● What to do: Look through the lines below for the word "Profile", and copy every line that has it.

● Saved data entries:
==========

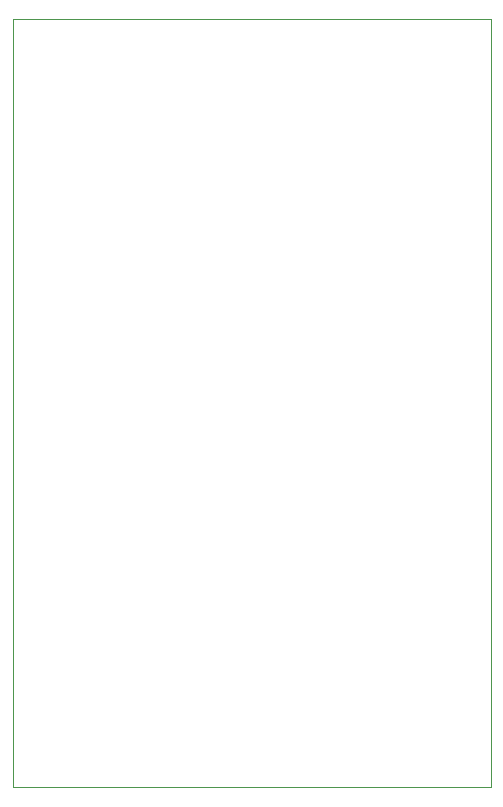
<source format=gbr>
%TF.GenerationSoftware,KiCad,Pcbnew,(6.0.6)*%
%TF.CreationDate,2023-01-19T19:18:13-03:00*%
%TF.ProjectId,mod_rele,6d6f645f-7265-46c6-952e-6b696361645f,rev?*%
%TF.SameCoordinates,Original*%
%TF.FileFunction,Profile,NP*%
%FSLAX46Y46*%
G04 Gerber Fmt 4.6, Leading zero omitted, Abs format (unit mm)*
G04 Created by KiCad (PCBNEW (6.0.6)) date 2023-01-19 19:18:13*
%MOMM*%
%LPD*%
G01*
G04 APERTURE LIST*
%TA.AperFunction,Profile*%
%ADD10C,0.100000*%
%TD*%
G04 APERTURE END LIST*
D10*
X112250000Y-98500000D02*
X71750000Y-98500000D01*
X71750000Y-98500000D02*
X71750000Y-33500000D01*
X71750000Y-33500000D02*
X112250000Y-33500000D01*
X112250000Y-33500000D02*
X112250000Y-98500000D01*
M02*

</source>
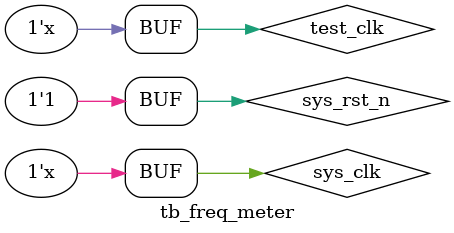
<source format=v>
`timescale  1ns/1ns

module  tb_freq_meter();

reg             sys_clk  ;
reg             sys_rst_n;
reg             test_clk ;

wire            ds       ;
wire            oe       ;
wire            shcp     ;
wire            stcp     ;
wire            clk_out  ;

initial
    begin
    sys_clk = 1'b1;
    sys_rst_n <= 1'b0;
    #200
    sys_rst_n <= 1'b1;
    test_clk = 1'b0;
    end

always #10 sys_clk = ~sys_clk;
always #20 test_clk = ~test_clk;//test_clk = 25MHz

defparam    freq_meter_inst.freq_meter_cala_inst.SYS_CNT_MAX     = 74_9;
defparam    freq_meter_inst.freq_meter_cala_inst.SYS_RISE_MAX    = 12_4;


freq_meter freq_meter_inst
(
    .sys_clk     (sys_clk  ),
    .sys_rst_n   (sys_rst_n),
    .test_clk    (test_clk ),
    
    .ds          (ds       ),
    .oe          (oe       ),
    .shcp        (shcp     ),
    .stcp        (stcp     ),
    .clk_out     (clk_out  )
);

endmodule
</source>
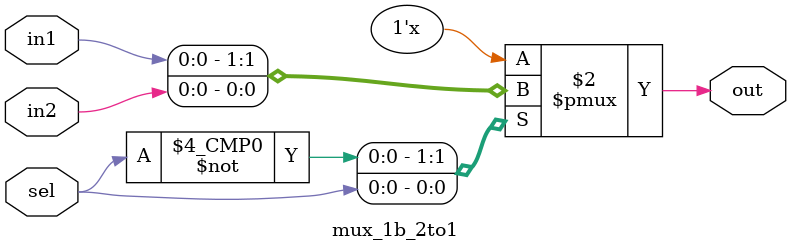
<source format=v>
/*
    CS522 Project 

    Will Martin
    Neil Walsh

    Mux 2:1 1-bit

    sel=0, out=in1
    sel=1, out=in2
*/
`default_nettype none
module mux_1b_2to1 (out, in1, in2, sel);
    // inputs
    input wire in1, in2;
    input wire sel;

    // outputs
    output reg out;

    always @* begin
        case(sel)
            1'b0: out=in1;
            1'b1: out=in2; 
            default: out=in1;
        endcase
    end
endmodule
`default_nettype wire
</source>
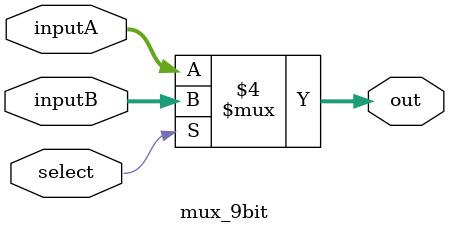
<source format=sv>
`timescale 1ns / 1ps

module mux_9bit(
    input logic select,
    input logic [8:0] inputA, inputB,
    output logic [8:0] out
    );
    
    always_comb begin
        if (select == 1'b0) begin
            out = inputA;
        end else begin
            out = inputB;
        end
    end
endmodule

</source>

==========

● Answer area:
%TF.FileFunction,Profile,NP*%
%TA.AperFunction,Profile*%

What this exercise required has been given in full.